→ Entries provided:
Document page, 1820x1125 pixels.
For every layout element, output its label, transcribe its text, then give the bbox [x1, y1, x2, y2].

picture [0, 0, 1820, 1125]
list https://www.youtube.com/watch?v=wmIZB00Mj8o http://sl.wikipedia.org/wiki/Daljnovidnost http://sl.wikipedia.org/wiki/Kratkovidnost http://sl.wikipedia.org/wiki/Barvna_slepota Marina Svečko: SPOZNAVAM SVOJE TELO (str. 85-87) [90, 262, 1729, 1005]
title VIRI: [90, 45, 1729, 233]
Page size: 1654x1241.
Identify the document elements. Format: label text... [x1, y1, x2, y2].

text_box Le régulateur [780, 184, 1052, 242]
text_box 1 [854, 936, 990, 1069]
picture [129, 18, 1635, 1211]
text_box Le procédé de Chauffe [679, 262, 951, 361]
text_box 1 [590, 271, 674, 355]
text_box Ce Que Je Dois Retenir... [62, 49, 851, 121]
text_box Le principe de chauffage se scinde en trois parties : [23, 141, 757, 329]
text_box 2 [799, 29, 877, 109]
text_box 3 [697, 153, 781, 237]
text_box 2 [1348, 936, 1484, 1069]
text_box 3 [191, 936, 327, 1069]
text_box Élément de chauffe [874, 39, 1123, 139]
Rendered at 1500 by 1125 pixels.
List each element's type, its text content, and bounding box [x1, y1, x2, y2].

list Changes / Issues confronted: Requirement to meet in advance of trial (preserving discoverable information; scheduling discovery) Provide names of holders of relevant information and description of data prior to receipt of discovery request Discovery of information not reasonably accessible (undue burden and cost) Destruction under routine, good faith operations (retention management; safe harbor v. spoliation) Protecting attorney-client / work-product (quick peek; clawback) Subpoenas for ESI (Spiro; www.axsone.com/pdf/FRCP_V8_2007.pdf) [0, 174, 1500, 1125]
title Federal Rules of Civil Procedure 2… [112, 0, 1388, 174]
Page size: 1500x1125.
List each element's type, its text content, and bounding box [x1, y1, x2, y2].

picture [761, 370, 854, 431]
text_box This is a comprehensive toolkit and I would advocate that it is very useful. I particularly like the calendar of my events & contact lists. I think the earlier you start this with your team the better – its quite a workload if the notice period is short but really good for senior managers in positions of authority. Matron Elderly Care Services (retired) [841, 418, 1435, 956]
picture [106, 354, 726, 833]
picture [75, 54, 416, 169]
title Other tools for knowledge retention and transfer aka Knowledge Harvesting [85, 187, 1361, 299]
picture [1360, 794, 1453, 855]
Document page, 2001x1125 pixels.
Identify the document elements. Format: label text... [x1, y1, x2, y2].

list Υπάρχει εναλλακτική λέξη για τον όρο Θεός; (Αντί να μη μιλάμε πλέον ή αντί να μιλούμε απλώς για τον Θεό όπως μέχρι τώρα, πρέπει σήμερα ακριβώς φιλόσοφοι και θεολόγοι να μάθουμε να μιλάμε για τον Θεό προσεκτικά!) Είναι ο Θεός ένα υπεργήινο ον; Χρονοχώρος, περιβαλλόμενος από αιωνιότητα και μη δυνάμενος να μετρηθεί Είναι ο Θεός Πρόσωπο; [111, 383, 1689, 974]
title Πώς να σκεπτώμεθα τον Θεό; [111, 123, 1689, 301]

→ What this task involves: Return the data lines between the line holding "Page size: 1654x1241." and the line holding "text_box Élément de", inclusive, copied verbatim.

→ Solved exercise:
Page size: 1654x1241.
Identify the document elements. Format: label text... [x1, y1, x2, y2].

text_box Le régulateur [780, 184, 1052, 242]
text_box 1 [854, 936, 990, 1069]
picture [129, 18, 1635, 1211]
text_box Le procédé de Chauffe [679, 262, 951, 361]
text_box 1 [590, 271, 674, 355]
text_box Ce Que Je Dois Retenir... [62, 49, 851, 121]
text_box Le principe de chauffage se scinde en trois parties : [23, 141, 757, 329]
text_box 2 [799, 29, 877, 109]
text_box 3 [697, 153, 781, 237]
text_box 2 [1348, 936, 1484, 1069]
text_box 3 [191, 936, 327, 1069]
text_box Élément de chauffe [874, 39, 1123, 139]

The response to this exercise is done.